2001 film directed by Vincent Jay Miller

Gabriela is a 2001 American romance film, starring Seidy Lopez in the title role alongside Jaime Gomez as her admirer Mike. The film has been cited as an inspiration behind the Premiere Weekend Club, which supports Latino film-making.

== Plot ==
Gabriela, engaged to be married to Patrick, feels more of a sense of duty than anticipation towards their planned wedding. On meeting her at the clinic where he works, Mike falls in love with Gabriela, and turns to his friend Douglas and his brother for advice.
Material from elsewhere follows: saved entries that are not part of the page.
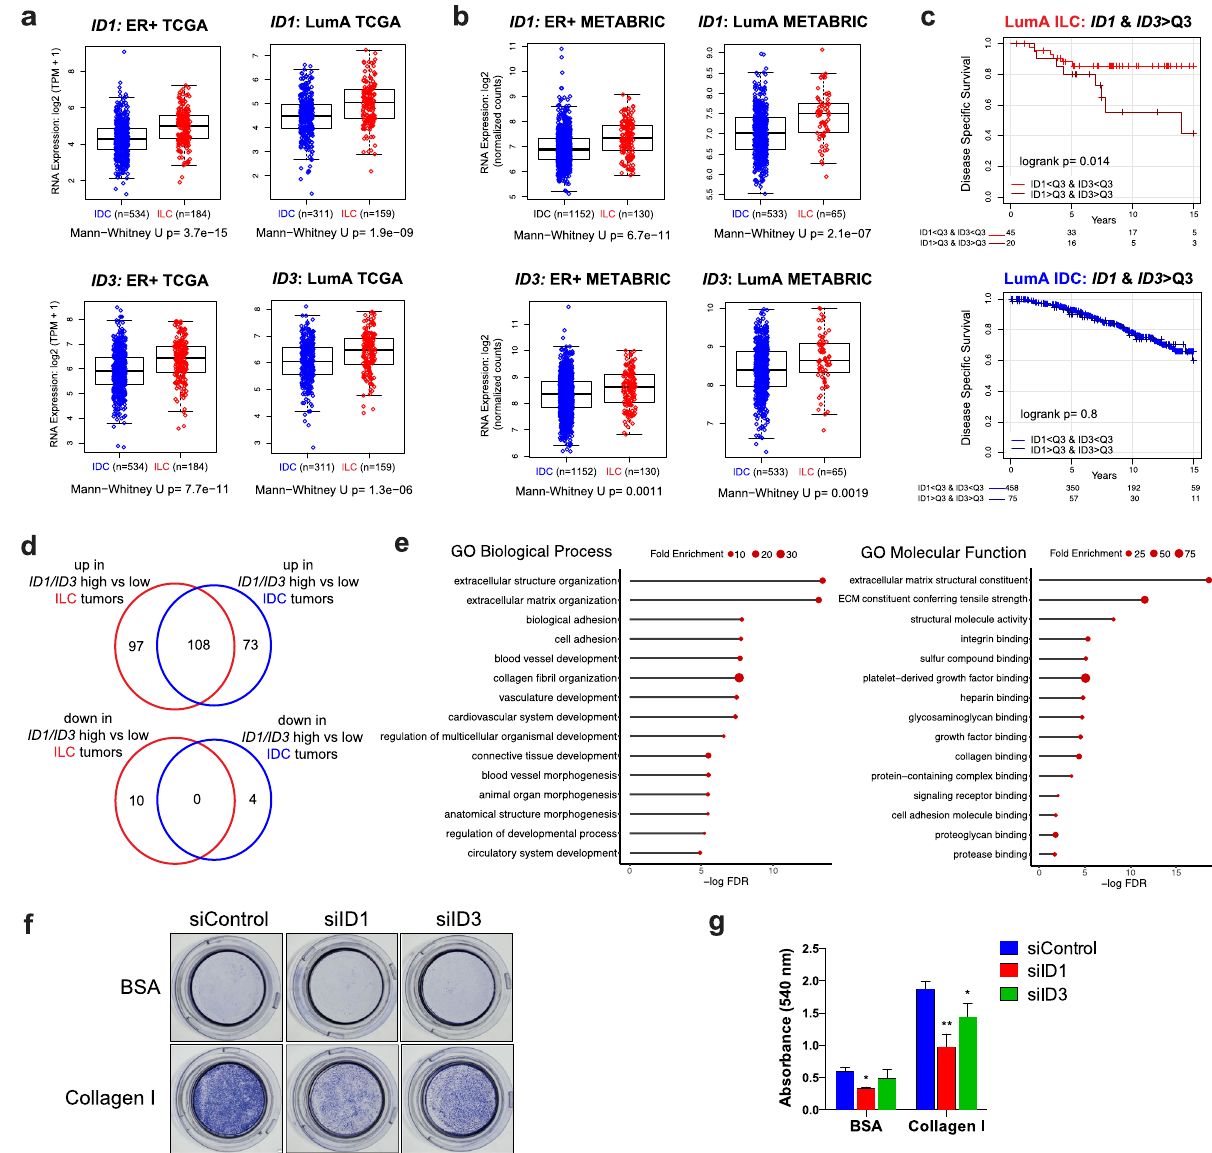
Figure 7. ID1 and ID3 expression and function in human breast tumors. ( a , b ) mRNA levels of ID1 (top) and ID3 (bottom) in ER-positive (left) and LumA (right) ILC (red) and IDC (blue) tumors from the ( a ) TCGA and ( b ) METABRIC cohorts. p-values are from Mann–Whitney U test. ( c ) Disease-specific survival curves for combined ID1 and ID3 expression in Luminal A ILC (top) and IDC (bottom) patients from the METABRIC cohort divided by third quartile (Q3) levels. p-values are from log-rank test. ( d ) Venn diagrams of genes upregulated (top) and downregulated (bottom) in ID1/ID3 high versus low tumors in the ILC (red) and IDC (blue) cohorts from the Kaplan Meier plots in ( c ). ( e ) Gene Ontology (GO) Biological Process (left) and Molecular Function (right) terms enriched in the 97 ILC-only upregulated genes from ( d ). ( f , g ) Images ( f ) and quantification ( g ) of crystal violet-stained BSA and Collagen I inserts from haptotaxis assays in SUM44 cells transiently transfected with the indicated siRNAs. p-values are form ordinary one-way ANOVA with Dunnett multiple comparison test to siControl. *p ≤ 0.05; **p ≤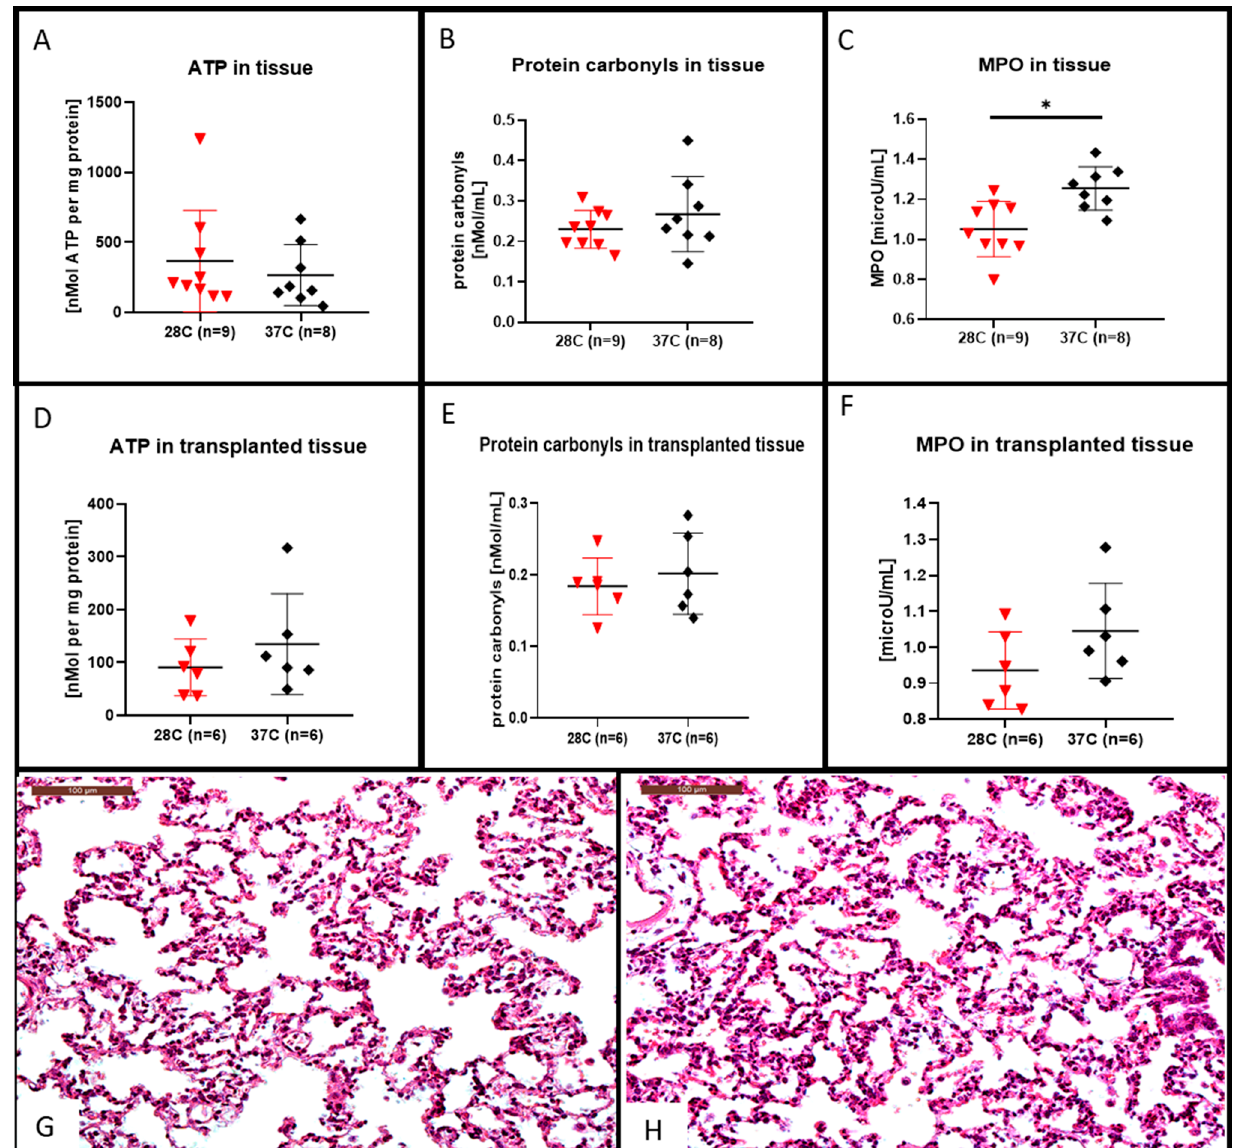
Figure 4. Hematoxylin and eosin stained lung sections, ATP, protein carbonyl contents and myeloperoxidase (MPO) measurement in lung tissues. After the 4 h EVLP at 28 ◦ C, the ATP content was increased ( A ), the protein carbonyl content was decreased, ( B ) although those differences were not significant when compared to the 37 ◦ C EVLP. The MPO content recovered after 4 h of EVLP at 28 ◦ C was significantly lower than the control at 37 ◦ C, (( C ) * p < 0.05). In the transplanted lung tissue of the 28 ◦ C group, the ATP content ( D ) and the protein carbonyl content ( E ) were both decreased, although those differences were not significant when compared to the 37 ◦ C group. In ( F ), the MPO content recovered 2 h after transplantation in the 28 ◦ C group was lower, although those differences were not statistically different from the control at 37 ◦ C. Representative hematoxylin and eosin stained sections for assessment of lung injuries in the subnormothermic group ( G ) and the normothermic group ( H ). Sections are shown at X200 magnification at the end of the 2 h transplantation period. The scale bar indicates 100 µ m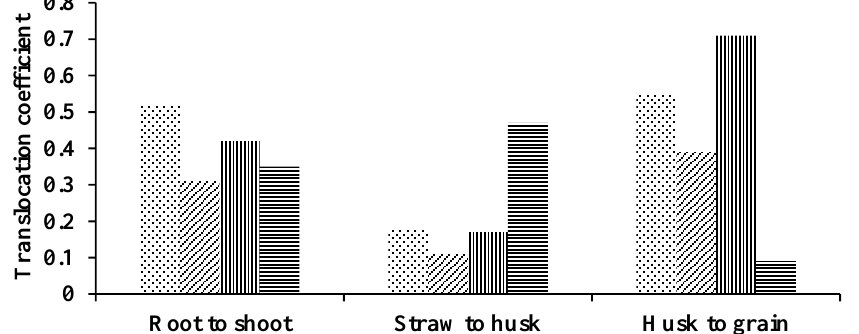
Figure 1. Translocation coefficients for the root to shoot, straw to husk, and husk to grain translocation of As in the different rice cultivars.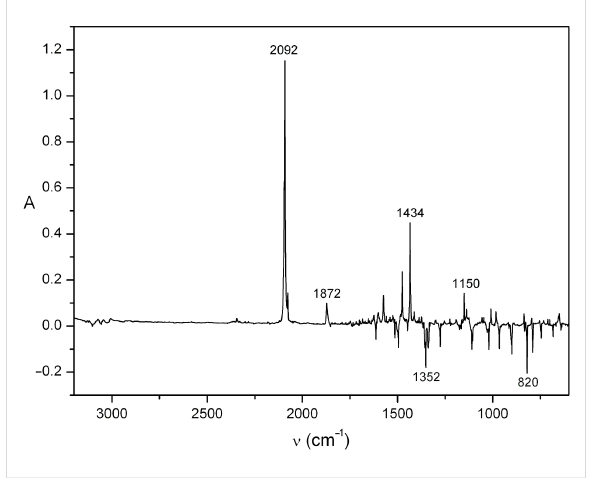
Figure 1: Difference-IR spectrum of 2-diazomethylpyrazine ( 22 ) (positive peaks) in Ar matrix at 7 K, obtained by photolysis of triazolo- pyrazine 24 at 290 nm for 10 min (negative peaks). Spectrum assigned to 22 : 795, 835, 918, 1009, 1056, 1150, 1299, 1434, 1476, 1574, 2076 and 2092 cm − 1 ; the latter two absorptions are assigned to the two s- E and s- Z conformations of the diazo group. The peak at 1872 cm − 1 is due to the formation of a small amount of the photoproduct 20 . See the Supporting Information File 1, Figure S1 for a full spectrum of 24 with peak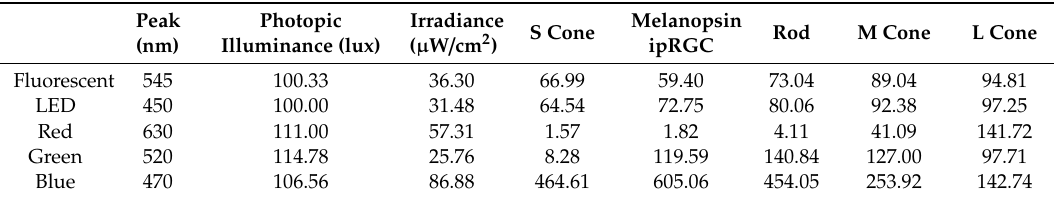
Table 1. Spectral characteristics, irradiance, and e ff ective illuminance for human photopigments for each of the light sources at ~100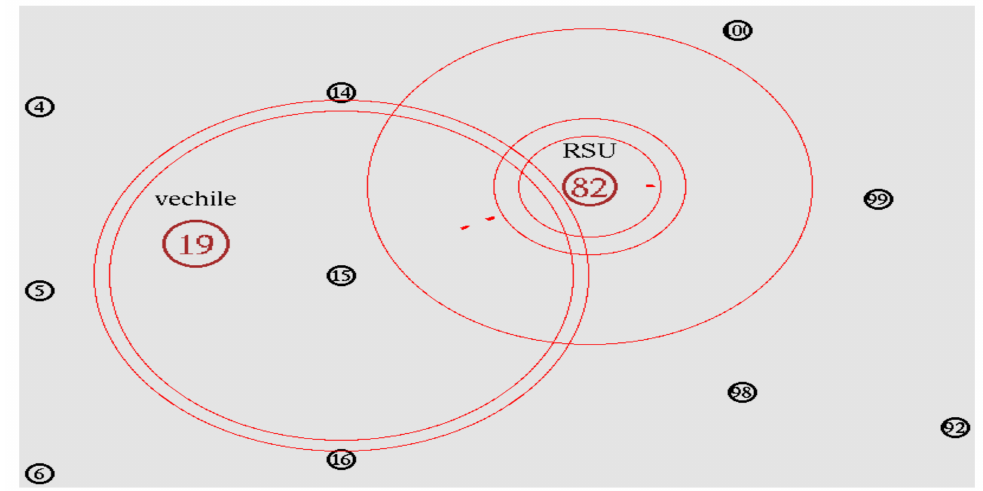
Figure 15. V2I Communication.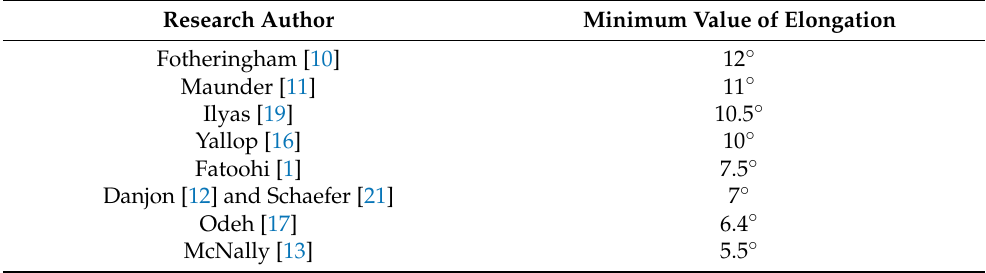
Table 1. List of the minimum values of moon elongation for early visibility according to several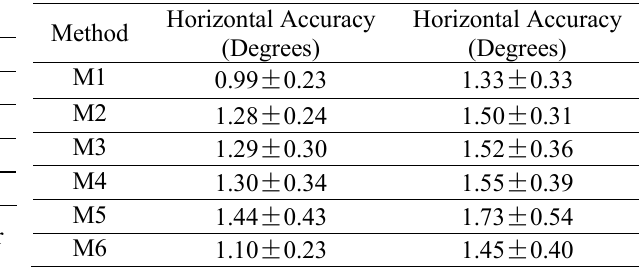
Table 4 Compared globe average accuracy in horizontal and vertical directions obtained by our method with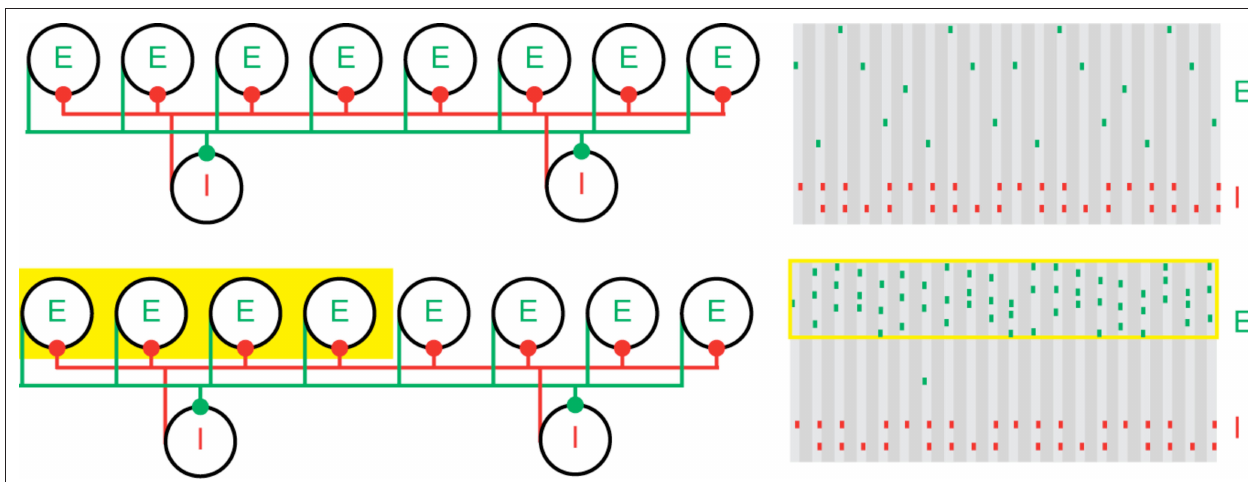
(red) cell. In each cycle of the persistent gamma rhythm, a single pyramidal cell spikes and delivers excitation to the FS cells. The FS cells then spike and inhibit the pyramidal cells. When the inhibition decays sufficiently, one of the pyramidal cells generates another spike, and the rhythm continues. Lower : Increased depolarizing input to a subset of pyramidal cells (yellow box on the left) increases their spiking activity. The population gamma rhythm continues with the “driven” pyramidal cells (yellow box on the right) dominating the excitatory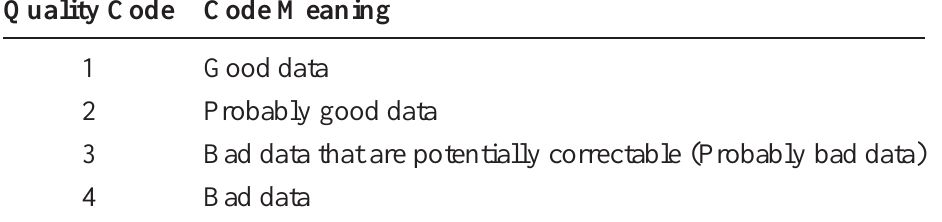
Table 1. The four quality states specified for the quality flag scheme of the Intergovernmental Oceanographic Commission (IOC). These four discrete states are used to represent the hidden quality state (node C in Figure 3) of the Bayesian network implementation. Each quality assessment involves performing an inference upon these quality states given the observed cause and effect variables of the network. The quality state of code 3 “bad data that is potentially correctable” was referred to as probably bad data in the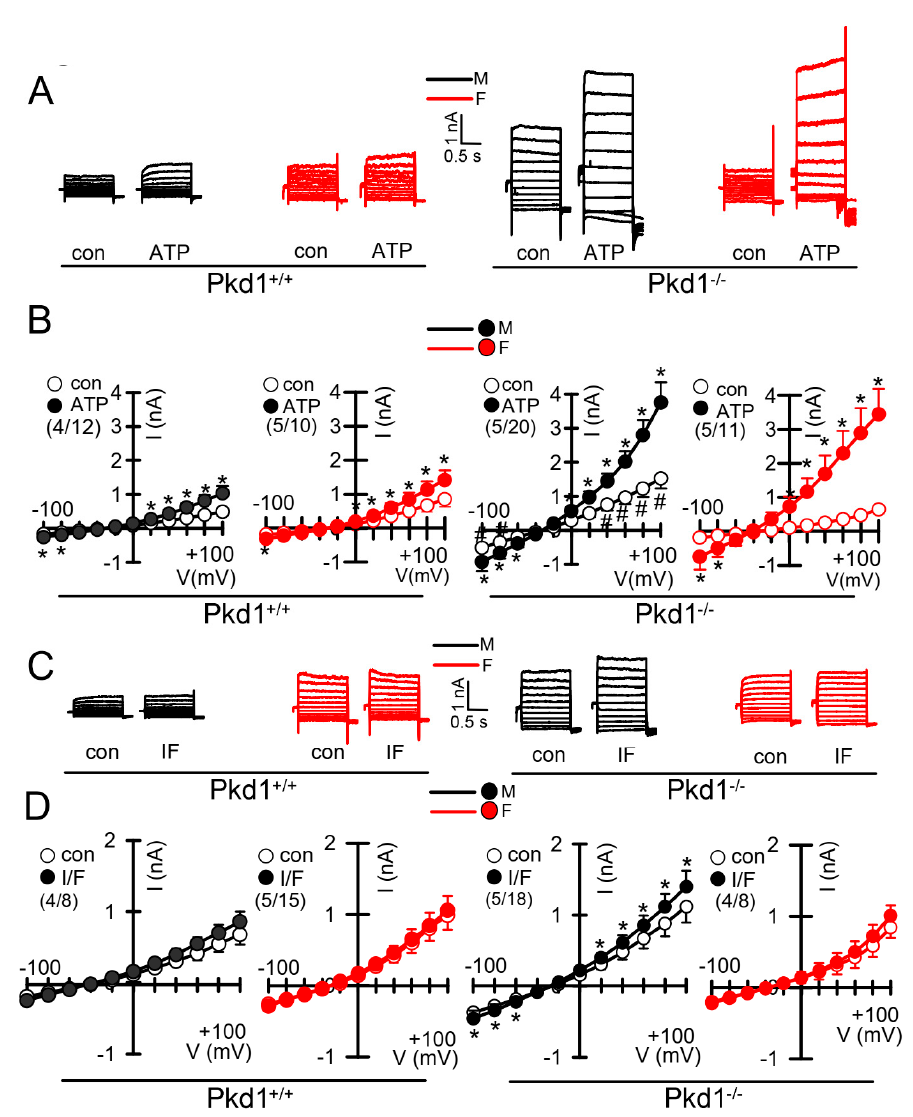
Figure 4. Whole cell patch clamp experiments in primary renal epithelial cells from male and female Pkd1 +/+ and Pkd1 − / − mice. ( A ) Original whole cell overlay currents of basal and ATP (50 µM)-activated currents in male and female Pkd1 +/+ and Pkd1 − / − mice. ( B ) Summary i/v curves of basal and ATP-activated currents indicating larger ATP-activated currents in Pkd1 − / − mice and larger basal currents in male Pkd1 − / − mice. ( C ) Original overlay currents of basal and IF (100 µM IBMX and 2 µM forskolin)-activated currents in male and female Pkd1 +/+ and Pkd1 − / − mice. ( D ) Summary i/v curves of basal and IF-activated currents indicating small but significant IF-activated currents in male Pkd1 − / − - mice. Mean ± SEM (number of animals/number of experiments in each series). * Significant activation by ATP and IF, respectively ( p < 0.05; paired t-test). # Significant difference compared to other basal currents ( p < 0.05; ANOVA and Tukey’s post-hoc test).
When he asks Gabriela to break off her engagement, she refuses and takes Patrick to Mexico to meet her family, leaving Mike trying to find a way to save his hopes of marrying her.

== Cast ==
- Seidy Lopez - Gabriela
- Jaime P. Gomez - Mike
- Zach Galligan - Patrick
- Troy Winbush - Douglas
- Lupe Ontiveros - Grandma Josie
- Stacy Haiduk - Ilona
- Evelina Fernandez - Sofia
- Frank Medrano - Manny
- Sal Lopez - Policeman
- Danny De La Paz - Policeman
- Steve Valentine - Steven
- Liz Torres - Julia
- Lamont Bentley - Nick
- Patrick Rowe - Gary
- Teddy Lane Jr. - Rex
- Colette O'Connell - Ryan
- Patrick M.J. Finerty - Adrian
- Yennifer Behrens - Jesica

== Soundtrack ==
The film's soundtrack was written by Craig Stuart Garfinkle and Leo Marchildon and released on Power Point Records. The track Gabriela Tribute is performed by Latin jazz musician Poncho Sanchez and his band.

== Reception ==
The film received mixed reviews. Marc Salov, writing for the Austin Chronicle, likened Gabriela to a "melodramatic telenovela" and gave it one star out of five. Robert Koehler of Variety agreed, declaring that the film has "hardly enough substance to carry a 30-minute TV episode". However, epinions awarded Gabriela four stars out of five, noting that it is "not the same old love story".

Similarly, Linda Pliagas of Latin Style wrote "'Gabriela' is amazing. Seidy Lopez and Jaime Gomez set the screen on fire." and NuVisions wrote "Gabriela is a classic Hollywood love story with cutting edge wit. It's the most relevant Indie film since 'Sex, Lies and Videotape.".